Work request - Every line of the data below is to be written out again exactly.

**** Input ****

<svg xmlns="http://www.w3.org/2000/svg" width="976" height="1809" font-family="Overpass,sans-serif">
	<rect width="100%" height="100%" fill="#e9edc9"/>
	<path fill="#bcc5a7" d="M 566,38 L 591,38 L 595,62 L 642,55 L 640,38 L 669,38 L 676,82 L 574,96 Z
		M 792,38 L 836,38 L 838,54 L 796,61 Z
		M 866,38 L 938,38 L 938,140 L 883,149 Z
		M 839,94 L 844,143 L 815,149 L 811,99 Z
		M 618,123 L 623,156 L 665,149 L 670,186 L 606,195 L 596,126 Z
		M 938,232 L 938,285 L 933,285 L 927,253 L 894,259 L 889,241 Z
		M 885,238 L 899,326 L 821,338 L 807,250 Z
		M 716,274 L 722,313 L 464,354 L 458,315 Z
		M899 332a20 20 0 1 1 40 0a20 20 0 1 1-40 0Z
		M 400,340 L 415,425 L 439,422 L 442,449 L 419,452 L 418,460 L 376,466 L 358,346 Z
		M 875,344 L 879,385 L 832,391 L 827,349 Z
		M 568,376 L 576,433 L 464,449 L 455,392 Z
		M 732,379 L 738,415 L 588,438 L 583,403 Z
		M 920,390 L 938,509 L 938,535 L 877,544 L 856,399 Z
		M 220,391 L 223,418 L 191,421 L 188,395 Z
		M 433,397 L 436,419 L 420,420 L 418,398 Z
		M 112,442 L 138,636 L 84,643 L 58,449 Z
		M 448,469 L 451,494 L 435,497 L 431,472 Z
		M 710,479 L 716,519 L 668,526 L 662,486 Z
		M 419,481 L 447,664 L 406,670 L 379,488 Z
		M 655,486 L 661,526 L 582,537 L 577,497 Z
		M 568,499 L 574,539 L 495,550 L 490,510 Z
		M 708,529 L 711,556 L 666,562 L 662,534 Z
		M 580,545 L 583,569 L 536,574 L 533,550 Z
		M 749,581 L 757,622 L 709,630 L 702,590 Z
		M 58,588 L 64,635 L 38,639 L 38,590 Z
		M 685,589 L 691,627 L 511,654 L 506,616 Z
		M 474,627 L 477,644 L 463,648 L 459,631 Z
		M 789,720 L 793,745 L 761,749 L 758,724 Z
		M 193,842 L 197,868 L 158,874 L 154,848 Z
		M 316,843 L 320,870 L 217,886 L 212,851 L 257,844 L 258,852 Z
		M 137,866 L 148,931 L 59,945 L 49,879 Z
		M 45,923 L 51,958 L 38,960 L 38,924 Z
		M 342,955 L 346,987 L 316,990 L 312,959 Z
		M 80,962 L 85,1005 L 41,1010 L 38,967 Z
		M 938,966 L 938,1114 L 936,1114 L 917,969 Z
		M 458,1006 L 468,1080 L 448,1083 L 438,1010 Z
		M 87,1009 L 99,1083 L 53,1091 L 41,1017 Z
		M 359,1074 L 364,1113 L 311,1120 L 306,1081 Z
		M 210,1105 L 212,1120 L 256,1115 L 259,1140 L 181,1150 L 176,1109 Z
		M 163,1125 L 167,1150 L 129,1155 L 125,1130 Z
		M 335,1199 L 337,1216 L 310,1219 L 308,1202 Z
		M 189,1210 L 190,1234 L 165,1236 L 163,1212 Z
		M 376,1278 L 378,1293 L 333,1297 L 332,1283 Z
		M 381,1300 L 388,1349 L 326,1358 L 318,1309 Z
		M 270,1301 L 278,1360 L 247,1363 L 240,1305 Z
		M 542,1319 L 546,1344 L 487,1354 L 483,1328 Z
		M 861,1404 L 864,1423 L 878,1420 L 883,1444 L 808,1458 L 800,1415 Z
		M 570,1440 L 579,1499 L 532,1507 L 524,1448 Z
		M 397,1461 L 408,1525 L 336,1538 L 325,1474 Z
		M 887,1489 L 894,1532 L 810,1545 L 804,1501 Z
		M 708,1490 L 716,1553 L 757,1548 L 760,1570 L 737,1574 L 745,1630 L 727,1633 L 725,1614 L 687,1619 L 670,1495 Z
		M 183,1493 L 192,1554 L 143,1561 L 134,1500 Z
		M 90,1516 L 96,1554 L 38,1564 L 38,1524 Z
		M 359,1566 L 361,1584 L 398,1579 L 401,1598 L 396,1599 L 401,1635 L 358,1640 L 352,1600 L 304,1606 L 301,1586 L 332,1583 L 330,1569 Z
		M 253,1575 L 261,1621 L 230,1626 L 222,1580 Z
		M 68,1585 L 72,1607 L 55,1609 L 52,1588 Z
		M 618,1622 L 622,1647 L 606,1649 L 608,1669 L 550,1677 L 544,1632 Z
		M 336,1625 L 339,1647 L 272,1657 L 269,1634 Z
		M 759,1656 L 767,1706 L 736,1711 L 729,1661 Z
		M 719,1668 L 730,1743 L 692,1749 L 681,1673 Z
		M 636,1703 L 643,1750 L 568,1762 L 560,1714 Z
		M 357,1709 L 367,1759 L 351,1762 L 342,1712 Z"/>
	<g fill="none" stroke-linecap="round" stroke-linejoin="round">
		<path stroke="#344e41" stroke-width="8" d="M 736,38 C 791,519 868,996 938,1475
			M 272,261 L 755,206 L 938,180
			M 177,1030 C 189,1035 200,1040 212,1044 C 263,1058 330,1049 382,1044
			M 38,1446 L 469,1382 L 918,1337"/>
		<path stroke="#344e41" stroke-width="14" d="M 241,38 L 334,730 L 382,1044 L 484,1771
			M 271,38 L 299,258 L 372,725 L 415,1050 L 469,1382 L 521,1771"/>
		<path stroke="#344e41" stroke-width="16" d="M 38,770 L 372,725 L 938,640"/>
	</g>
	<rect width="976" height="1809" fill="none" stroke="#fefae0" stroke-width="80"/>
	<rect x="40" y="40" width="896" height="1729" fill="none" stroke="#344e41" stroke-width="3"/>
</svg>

****

Answer for the task -
<svg xmlns="http://www.w3.org/2000/svg" width="976" height="1809" font-family="Overpass,sans-serif">
	<rect width="100%" height="100%" fill="#e9edc9"/>
	<path fill="#bcc5a7" d="M 566,38 L 591,38 L 595,62 L 642,55 L 640,38 L 669,38 L 676,82 L 574,96 Z
		M 792,38 L 836,38 L 838,54 L 796,61 Z
		M 866,38 L 938,38 L 938,140 L 883,149 Z
		M 839,94 L 844,143 L 815,149 L 811,99 Z
		M 618,123 L 623,156 L 665,149 L 670,186 L 606,195 L 596,126 Z
		M 938,232 L 938,285 L 933,285 L 927,253 L 894,259 L 889,241 Z
		M 885,238 L 899,326 L 821,338 L 807,250 Z
		M 716,274 L 722,313 L 464,354 L 458,315 Z
		M899 332a20 20 0 1 1 40 0a20 20 0 1 1-40 0Z
		M 400,340 L 415,425 L 439,422 L 442,449 L 419,452 L 418,460 L 376,466 L 358,346 Z
		M 875,344 L 879,385 L 832,391 L 827,349 Z
		M 568,376 L 576,433 L 464,449 L 455,392 Z
		M 732,379 L 738,415 L 588,438 L 583,403 Z
		M 920,390 L 938,509 L 938,535 L 877,544 L 856,399 Z
		M 220,391 L 223,418 L 191,421 L 188,395 Z
		M 433,397 L 436,419 L 420,420 L 418,398 Z
		M 112,442 L 138,636 L 84,643 L 58,449 Z
		M 448,469 L 451,494 L 435,497 L 431,472 Z
		M 710,479 L 716,519 L 668,526 L 662,486 Z
		M 419,481 L 447,664 L 406,670 L 379,488 Z
		M 655,486 L 661,526 L 582,537 L 577,497 Z
		M 568,499 L 574,539 L 495,550 L 490,510 Z
		M 708,529 L 711,556 L 666,562 L 662,534 Z
		M 580,545 L 583,569 L 536,574 L 533,550 Z
		M 749,581 L 757,622 L 709,630 L 702,590 Z
		M 58,588 L 64,635 L 38,639 L 38,590 Z
		M 685,589 L 691,627 L 511,654 L 506,616 Z
		M 474,627 L 477,644 L 463,648 L 459,631 Z
		M 789,720 L 793,745 L 761,749 L 758,724 Z
		M 193,842 L 197,868 L 158,874 L 154,848 Z
		M 316,843 L 320,870 L 217,886 L 212,851 L 257,844 L 258,852 Z
		M 137,866 L 148,931 L 59,945 L 49,879 Z
		M 45,923 L 51,958 L 38,960 L 38,924 Z
		M 342,955 L 346,987 L 316,990 L 312,959 Z
		M 80,962 L 85,1005 L 41,1010 L 38,967 Z
		M 938,966 L 938,1114 L 936,1114 L 917,969 Z
		M 458,1006 L 468,1080 L 448,1083 L 438,1010 Z
		M 87,1009 L 99,1083 L 53,1091 L 41,1017 Z
		M 359,1074 L 364,1113 L 311,1120 L 306,1081 Z
		M 210,1105 L 212,1120 L 256,1115 L 259,1140 L 181,1150 L 176,1109 Z
		M 163,1125 L 167,1150 L 129,1155 L 125,1130 Z
		M 335,1199 L 337,1216 L 310,1219 L 308,1202 Z
		M 189,1210 L 190,1234 L 165,1236 L 163,1212 Z
		M 376,1278 L 378,1293 L 333,1297 L 332,1283 Z
		M 381,1300 L 388,1349 L 326,1358 L 318,1309 Z
		M 270,1301 L 278,1360 L 247,1363 L 240,1305 Z
		M 542,1319 L 546,1344 L 487,1354 L 483,1328 Z
		M 861,1404 L 864,1423 L 878,1420 L 883,1444 L 808,1458 L 800,1415 Z
		M 570,1440 L 579,1499 L 532,1507 L 524,1448 Z
		M 397,1461 L 408,1525 L 336,1538 L 325,1474 Z
		M 887,1489 L 894,1532 L 810,1545 L 804,1501 Z
		M 708,1490 L 716,1553 L 757,1548 L 760,1570 L 737,1574 L 745,1630 L 727,1633 L 725,1614 L 687,1619 L 670,1495 Z
		M 183,1493 L 192,1554 L 143,1561 L 134,1500 Z
		M 90,1516 L 96,1554 L 38,1564 L 38,1524 Z
		M 359,1566 L 361,1584 L 398,1579 L 401,1598 L 396,1599 L 401,1635 L 358,1640 L 352,1600 L 304,1606 L 301,1586 L 332,1583 L 330,1569 Z
		M 253,1575 L 261,1621 L 230,1626 L 222,1580 Z
		M 68,1585 L 72,1607 L 55,1609 L 52,1588 Z
		M 618,1622 L 622,1647 L 606,1649 L 608,1669 L 550,1677 L 544,1632 Z
		M 336,1625 L 339,1647 L 272,1657 L 269,1634 Z
		M 759,1656 L 767,1706 L 736,1711 L 729,1661 Z
		M 719,1668 L 730,1743 L 692,1749 L 681,1673 Z
		M 636,1703 L 643,1750 L 568,1762 L 560,1714 Z
		M 357,1709 L 367,1759 L 351,1762 L 342,1712 Z"/>
	<g fill="none" stroke-linecap="round" stroke-linejoin="round">
		<path stroke="#344e41" stroke-width="8" d="M 736,38 C 791,519 868,996 938,1475
			M 272,261 L 755,206 L 938,180
			M 177,1030 C 189,1035 200,1040 212,1044 C 263,1058 330,1049 382,1044
			M 38,1446 L 469,1382 L 918,1337"/>
		<path stroke="#344e41" stroke-width="14" d="M 241,38 L 334,730 L 382,1044 L 484,1771
			M 271,38 L 299,258 L 372,725 L 415,1050 L 469,1382 L 521,1771"/>
		<path stroke="#344e41" stroke-width="16" d="M 38,770 L 372,725 L 938,640"/>
	</g>
	<rect width="976" height="1809" fill="none" stroke="#fefae0" stroke-width="80"/>
	<rect x="40" y="40" width="896" height="1729" fill="none" stroke="#344e41" stroke-width="3"/>
</svg>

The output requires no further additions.